The Times evaluations are based on the value-added system. As the Times explained it, “In essence, a student’s past performance on tests is used to project his or her future results. The difference between the prediction and the student’s actual performance after the year is the ‘value’ that the teacher added or subtracted. ... If a third-grade student ranked in the 60th percentile among all district third-graders, he would be expected to rank similarly in the fourth grade.” If that student’s test scores fell, it would show his teacher was ineffective. If they rose, the teacher would be classified as effective.
A strong caution on the value-added system came from Mathematica Policy Research, an organization working for the U.S. Department of Education that is headed by Education Secretary Arne Duncan, a supporter of value added. Mathematica’s analysis offered “evidence that value-added estimates for teacher-level analyses are subject to a considerable degree of random error.”
When I asked Times Assistant Managing Editor David Lauter about this, he told me, “We took several steps to deal with the inherent error rate that is involved in any statistical measure.”
In the Times evaluation system, the possibility of error is expressed as confidence levels, in terms of plus and minus. The margin of error for English scores is plus or minus five for the highest and lowest scorers. For math, it is plus or minus seven. Accuracy is even lower for teachers who score midrange.
To see how this worked, I looked up a teacher I know to be outstanding. The teacher was rated “more effective,” just short of being rated most effective, in English and on his overall score. His highest ratings were in math.
Then I learned something interesting. He did not teach his class math. This school used team teaching. He taught English and other subjects. But when it came time for math, the students went to the classroom of a teacher who specialized in math instruction. I thought this would seriously skew test results. I asked LAUSD officials about it.
One official said some, but not a majority, of Los Angeles schools engage in team teaching. It’s up to the principals and the teachers. At the beginning of the school year, the students in a class are assigned to a particular teacher. We’ll call him or her the “official teacher.” In elementary school, this teacher is responsible for teaching all subjects to the students assigned him or her. But in a team teaching school, the students may go to the math teacher’s classroom for instruction. Yet the “official teacher” administers all the tests and takes the credit or blame for students’ performance on all subjects. “They will get credit for teaching math, even though they didn’t teach math,” one official told me.
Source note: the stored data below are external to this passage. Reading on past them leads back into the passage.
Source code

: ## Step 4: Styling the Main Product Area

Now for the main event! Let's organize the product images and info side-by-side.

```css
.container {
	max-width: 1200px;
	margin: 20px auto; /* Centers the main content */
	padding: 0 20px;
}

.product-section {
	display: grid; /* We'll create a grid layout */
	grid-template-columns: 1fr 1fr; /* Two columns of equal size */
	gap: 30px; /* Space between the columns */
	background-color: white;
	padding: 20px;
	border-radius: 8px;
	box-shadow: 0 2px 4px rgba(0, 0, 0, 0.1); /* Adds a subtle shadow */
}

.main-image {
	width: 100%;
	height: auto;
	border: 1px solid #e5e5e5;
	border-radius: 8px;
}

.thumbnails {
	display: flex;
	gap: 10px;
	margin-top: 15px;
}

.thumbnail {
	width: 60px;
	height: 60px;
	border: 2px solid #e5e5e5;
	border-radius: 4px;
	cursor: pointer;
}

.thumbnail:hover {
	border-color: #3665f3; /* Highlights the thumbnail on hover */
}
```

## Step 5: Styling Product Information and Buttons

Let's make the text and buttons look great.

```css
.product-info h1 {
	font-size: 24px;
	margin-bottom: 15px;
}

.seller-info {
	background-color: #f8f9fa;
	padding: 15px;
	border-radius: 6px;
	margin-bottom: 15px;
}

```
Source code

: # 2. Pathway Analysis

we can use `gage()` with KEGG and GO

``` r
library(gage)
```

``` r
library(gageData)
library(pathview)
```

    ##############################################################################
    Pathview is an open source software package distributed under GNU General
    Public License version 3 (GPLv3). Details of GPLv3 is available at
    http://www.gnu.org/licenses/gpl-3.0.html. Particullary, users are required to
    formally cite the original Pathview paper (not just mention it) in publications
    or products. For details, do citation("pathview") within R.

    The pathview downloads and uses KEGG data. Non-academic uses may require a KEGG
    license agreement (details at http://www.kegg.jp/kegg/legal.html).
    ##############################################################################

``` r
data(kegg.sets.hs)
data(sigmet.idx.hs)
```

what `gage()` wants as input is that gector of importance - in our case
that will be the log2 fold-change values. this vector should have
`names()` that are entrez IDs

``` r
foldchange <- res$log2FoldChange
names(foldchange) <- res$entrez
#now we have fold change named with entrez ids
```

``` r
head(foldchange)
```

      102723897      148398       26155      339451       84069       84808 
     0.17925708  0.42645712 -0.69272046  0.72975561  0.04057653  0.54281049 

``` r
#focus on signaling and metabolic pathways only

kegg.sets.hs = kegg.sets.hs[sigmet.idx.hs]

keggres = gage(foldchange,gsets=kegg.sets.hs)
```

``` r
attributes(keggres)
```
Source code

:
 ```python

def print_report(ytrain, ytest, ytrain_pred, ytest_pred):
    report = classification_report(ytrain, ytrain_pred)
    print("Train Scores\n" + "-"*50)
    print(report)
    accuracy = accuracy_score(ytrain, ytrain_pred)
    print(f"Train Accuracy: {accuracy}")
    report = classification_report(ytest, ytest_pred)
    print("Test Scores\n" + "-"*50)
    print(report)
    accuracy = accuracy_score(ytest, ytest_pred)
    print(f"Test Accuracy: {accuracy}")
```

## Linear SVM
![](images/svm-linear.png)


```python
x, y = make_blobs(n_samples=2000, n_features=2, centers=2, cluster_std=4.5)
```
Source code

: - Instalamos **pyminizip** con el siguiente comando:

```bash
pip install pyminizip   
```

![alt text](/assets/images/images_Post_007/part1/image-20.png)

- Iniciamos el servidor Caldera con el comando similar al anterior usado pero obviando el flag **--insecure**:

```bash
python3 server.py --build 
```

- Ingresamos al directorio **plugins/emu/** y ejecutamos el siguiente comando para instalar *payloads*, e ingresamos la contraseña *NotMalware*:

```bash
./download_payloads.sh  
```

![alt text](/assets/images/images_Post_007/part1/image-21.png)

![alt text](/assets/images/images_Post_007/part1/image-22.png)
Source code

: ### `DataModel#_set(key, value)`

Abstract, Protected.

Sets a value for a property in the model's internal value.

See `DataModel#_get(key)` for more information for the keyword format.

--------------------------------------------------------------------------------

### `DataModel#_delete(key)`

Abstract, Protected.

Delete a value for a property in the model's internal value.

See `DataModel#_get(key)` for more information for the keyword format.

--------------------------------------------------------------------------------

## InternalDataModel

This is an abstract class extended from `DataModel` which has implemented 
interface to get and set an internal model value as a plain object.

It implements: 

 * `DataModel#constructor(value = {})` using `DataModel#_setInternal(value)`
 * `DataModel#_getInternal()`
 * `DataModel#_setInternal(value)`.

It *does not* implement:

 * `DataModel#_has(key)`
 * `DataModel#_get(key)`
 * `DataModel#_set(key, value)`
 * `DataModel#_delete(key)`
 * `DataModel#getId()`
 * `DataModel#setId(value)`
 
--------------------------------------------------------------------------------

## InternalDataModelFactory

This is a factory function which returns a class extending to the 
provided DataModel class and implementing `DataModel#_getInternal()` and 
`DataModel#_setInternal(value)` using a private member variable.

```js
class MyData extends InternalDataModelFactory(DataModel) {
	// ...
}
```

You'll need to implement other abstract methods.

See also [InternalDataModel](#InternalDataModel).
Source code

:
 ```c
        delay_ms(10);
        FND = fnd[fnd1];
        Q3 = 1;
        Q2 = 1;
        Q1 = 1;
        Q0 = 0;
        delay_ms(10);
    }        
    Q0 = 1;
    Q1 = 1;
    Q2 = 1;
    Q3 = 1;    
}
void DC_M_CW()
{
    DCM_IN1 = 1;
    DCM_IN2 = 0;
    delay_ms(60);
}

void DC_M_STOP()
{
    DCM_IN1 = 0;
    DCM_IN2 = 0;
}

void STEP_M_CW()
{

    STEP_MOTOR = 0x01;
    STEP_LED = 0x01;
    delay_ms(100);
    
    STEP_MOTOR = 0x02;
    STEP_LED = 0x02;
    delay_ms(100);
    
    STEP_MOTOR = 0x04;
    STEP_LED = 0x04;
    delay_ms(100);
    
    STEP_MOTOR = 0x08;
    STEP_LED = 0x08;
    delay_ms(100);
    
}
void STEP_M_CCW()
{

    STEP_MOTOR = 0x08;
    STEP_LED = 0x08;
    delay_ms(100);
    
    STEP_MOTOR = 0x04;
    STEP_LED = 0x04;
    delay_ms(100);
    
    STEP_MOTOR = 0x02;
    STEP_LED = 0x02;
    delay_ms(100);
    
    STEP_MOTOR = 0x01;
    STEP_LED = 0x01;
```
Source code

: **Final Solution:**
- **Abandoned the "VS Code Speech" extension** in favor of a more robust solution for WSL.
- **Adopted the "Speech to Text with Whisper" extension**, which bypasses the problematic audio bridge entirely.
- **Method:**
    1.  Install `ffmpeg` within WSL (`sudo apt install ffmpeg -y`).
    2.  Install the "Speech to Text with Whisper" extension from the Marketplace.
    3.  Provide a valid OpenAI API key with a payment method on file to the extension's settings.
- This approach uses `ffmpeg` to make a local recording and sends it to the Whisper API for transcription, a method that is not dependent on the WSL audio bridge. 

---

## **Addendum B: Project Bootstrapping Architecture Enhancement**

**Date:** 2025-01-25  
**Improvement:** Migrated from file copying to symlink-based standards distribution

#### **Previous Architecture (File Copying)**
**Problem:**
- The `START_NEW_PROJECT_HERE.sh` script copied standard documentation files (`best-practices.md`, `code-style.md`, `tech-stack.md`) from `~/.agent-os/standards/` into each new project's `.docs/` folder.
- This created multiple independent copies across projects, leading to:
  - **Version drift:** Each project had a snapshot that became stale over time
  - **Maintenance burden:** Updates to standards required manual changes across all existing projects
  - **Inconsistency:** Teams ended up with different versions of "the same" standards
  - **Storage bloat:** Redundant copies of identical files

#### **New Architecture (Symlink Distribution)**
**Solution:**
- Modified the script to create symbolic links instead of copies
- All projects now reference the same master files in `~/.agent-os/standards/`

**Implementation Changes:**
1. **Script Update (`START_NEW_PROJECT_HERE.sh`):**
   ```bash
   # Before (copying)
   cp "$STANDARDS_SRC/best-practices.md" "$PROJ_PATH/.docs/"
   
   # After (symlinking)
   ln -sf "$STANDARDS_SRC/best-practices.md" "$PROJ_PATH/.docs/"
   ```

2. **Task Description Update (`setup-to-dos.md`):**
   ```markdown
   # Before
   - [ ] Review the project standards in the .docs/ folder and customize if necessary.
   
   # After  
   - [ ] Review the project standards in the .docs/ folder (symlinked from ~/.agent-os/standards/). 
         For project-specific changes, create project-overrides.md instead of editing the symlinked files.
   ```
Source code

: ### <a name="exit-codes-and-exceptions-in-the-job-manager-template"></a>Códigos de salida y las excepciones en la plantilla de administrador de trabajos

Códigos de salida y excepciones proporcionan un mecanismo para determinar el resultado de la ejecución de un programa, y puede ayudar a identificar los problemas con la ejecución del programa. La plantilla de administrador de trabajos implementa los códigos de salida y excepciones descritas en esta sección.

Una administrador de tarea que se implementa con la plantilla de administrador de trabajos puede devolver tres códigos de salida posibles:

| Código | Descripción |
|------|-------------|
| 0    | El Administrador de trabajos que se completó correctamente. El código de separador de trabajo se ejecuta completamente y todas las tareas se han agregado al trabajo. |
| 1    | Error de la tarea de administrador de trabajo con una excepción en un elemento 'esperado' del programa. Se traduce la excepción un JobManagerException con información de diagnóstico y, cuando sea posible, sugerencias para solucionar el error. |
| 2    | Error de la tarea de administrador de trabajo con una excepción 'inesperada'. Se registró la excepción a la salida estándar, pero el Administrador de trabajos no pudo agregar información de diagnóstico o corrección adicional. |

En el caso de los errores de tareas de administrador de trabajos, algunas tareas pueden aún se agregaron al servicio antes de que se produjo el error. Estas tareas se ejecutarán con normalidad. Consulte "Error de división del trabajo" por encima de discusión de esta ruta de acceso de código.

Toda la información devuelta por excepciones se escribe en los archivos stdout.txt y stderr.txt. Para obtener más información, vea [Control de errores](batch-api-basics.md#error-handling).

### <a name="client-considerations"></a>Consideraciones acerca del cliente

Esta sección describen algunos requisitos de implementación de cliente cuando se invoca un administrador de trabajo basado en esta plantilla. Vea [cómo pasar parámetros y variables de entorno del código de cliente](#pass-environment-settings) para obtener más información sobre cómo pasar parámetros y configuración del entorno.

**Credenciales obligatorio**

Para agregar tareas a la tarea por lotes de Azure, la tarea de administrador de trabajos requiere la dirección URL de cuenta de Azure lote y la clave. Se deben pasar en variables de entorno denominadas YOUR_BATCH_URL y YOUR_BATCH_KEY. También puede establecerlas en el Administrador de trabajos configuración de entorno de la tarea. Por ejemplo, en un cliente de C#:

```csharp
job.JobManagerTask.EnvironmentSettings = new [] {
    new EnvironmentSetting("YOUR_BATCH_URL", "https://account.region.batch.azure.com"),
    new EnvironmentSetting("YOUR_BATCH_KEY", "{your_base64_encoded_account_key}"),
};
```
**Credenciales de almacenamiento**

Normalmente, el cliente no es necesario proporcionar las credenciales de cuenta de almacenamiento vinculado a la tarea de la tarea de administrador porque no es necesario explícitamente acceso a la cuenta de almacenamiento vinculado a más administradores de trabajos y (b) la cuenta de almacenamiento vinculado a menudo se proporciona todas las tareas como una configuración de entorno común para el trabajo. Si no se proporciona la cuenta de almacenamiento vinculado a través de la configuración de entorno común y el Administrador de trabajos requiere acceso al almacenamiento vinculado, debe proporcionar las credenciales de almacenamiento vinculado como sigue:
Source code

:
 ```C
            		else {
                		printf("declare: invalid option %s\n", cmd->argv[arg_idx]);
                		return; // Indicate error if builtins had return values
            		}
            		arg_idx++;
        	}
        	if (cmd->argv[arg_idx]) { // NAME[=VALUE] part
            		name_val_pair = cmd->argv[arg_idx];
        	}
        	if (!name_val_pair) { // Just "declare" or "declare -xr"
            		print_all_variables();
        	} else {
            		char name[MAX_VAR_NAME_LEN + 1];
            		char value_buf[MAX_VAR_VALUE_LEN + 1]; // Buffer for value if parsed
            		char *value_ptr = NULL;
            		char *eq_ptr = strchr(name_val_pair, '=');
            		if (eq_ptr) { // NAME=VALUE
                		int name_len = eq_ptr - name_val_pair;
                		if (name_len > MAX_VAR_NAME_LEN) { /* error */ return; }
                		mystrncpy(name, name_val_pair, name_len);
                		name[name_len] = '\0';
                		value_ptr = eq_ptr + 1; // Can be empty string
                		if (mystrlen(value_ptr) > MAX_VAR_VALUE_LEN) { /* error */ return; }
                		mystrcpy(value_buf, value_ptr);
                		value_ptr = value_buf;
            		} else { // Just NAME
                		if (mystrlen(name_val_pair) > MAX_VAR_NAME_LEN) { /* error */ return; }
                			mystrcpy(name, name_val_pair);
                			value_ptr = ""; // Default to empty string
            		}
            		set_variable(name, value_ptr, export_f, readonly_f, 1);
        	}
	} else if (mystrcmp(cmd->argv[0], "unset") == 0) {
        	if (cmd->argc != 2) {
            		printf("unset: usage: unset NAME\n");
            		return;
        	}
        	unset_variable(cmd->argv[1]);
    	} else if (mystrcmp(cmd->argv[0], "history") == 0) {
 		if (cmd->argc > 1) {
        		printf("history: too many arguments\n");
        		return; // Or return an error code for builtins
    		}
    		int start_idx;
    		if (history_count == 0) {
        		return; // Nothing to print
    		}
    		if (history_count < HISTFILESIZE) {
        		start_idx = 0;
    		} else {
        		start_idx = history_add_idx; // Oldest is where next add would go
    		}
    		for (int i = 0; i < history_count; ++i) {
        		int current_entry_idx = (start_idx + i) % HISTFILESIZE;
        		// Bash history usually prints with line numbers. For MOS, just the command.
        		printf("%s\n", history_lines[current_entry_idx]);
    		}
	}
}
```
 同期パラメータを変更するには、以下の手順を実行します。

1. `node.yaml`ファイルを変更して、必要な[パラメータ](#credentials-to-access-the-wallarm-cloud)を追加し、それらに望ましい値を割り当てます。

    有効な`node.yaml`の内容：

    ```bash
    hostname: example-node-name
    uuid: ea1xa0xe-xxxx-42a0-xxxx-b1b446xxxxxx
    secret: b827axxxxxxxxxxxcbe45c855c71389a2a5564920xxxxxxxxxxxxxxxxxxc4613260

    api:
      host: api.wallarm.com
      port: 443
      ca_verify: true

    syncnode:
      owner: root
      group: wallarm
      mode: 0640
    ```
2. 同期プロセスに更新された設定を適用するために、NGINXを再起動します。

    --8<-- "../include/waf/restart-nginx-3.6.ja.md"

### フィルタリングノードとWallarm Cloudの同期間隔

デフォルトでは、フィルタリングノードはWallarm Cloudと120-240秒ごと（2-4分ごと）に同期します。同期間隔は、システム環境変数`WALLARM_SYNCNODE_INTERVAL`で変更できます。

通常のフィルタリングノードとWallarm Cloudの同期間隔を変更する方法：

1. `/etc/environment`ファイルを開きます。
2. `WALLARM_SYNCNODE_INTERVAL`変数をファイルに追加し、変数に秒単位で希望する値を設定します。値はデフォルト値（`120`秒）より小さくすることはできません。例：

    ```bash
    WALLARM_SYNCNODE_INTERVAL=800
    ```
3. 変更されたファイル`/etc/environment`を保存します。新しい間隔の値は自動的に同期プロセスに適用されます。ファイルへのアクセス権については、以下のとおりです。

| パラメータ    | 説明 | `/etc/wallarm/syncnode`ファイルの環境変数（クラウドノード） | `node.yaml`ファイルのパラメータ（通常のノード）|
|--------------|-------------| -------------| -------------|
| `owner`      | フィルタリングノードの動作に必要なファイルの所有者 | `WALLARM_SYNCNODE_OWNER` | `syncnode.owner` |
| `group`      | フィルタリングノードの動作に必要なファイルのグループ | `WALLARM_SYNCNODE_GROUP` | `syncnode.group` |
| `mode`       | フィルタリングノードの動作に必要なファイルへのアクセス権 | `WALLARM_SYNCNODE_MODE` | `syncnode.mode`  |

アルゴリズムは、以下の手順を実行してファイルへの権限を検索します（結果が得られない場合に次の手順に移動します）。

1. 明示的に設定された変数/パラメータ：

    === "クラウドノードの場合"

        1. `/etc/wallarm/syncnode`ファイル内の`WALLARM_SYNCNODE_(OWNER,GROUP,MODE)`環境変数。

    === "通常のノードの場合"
This seems to be a huge flaw in the teacher rating system. There are others. Statistical analysis involves random sampling. Random sampling is important in such analysis. But a study by the Economic Policy Institute said test results usually do not come from classes where students were enrolled at random or by chance. Instead, classroom assignments are made by principals based on such factors as spreading high and low achievers among classrooms, separating troublemaking friends and yielding to parental pressure.
Lauter told me the Times analysis took these factors into account and produced “unbiased results.”
That’s for the reader to determine. Test scores and the value-added system are a useful tool in evaluating teachers. But they are imperfect and fall short of telling the whole story.
The Times should have done a better job of revealing flaws in its system. When parents look up a teacher on the database, they should know the ratings have a substantial error rate and, at best, are a limited measure of a teacher’s ability.
As the old saying goes, don’t believe everything you read in the newspapers.
Bill Boyarsky is a former City Editor for the LA Times. He is a columnist for The Jewish Journal, Truthdig and L.A. Observed, and the author of “Inventing L.A.: The Chandlers and Their Times” (Angel City Press).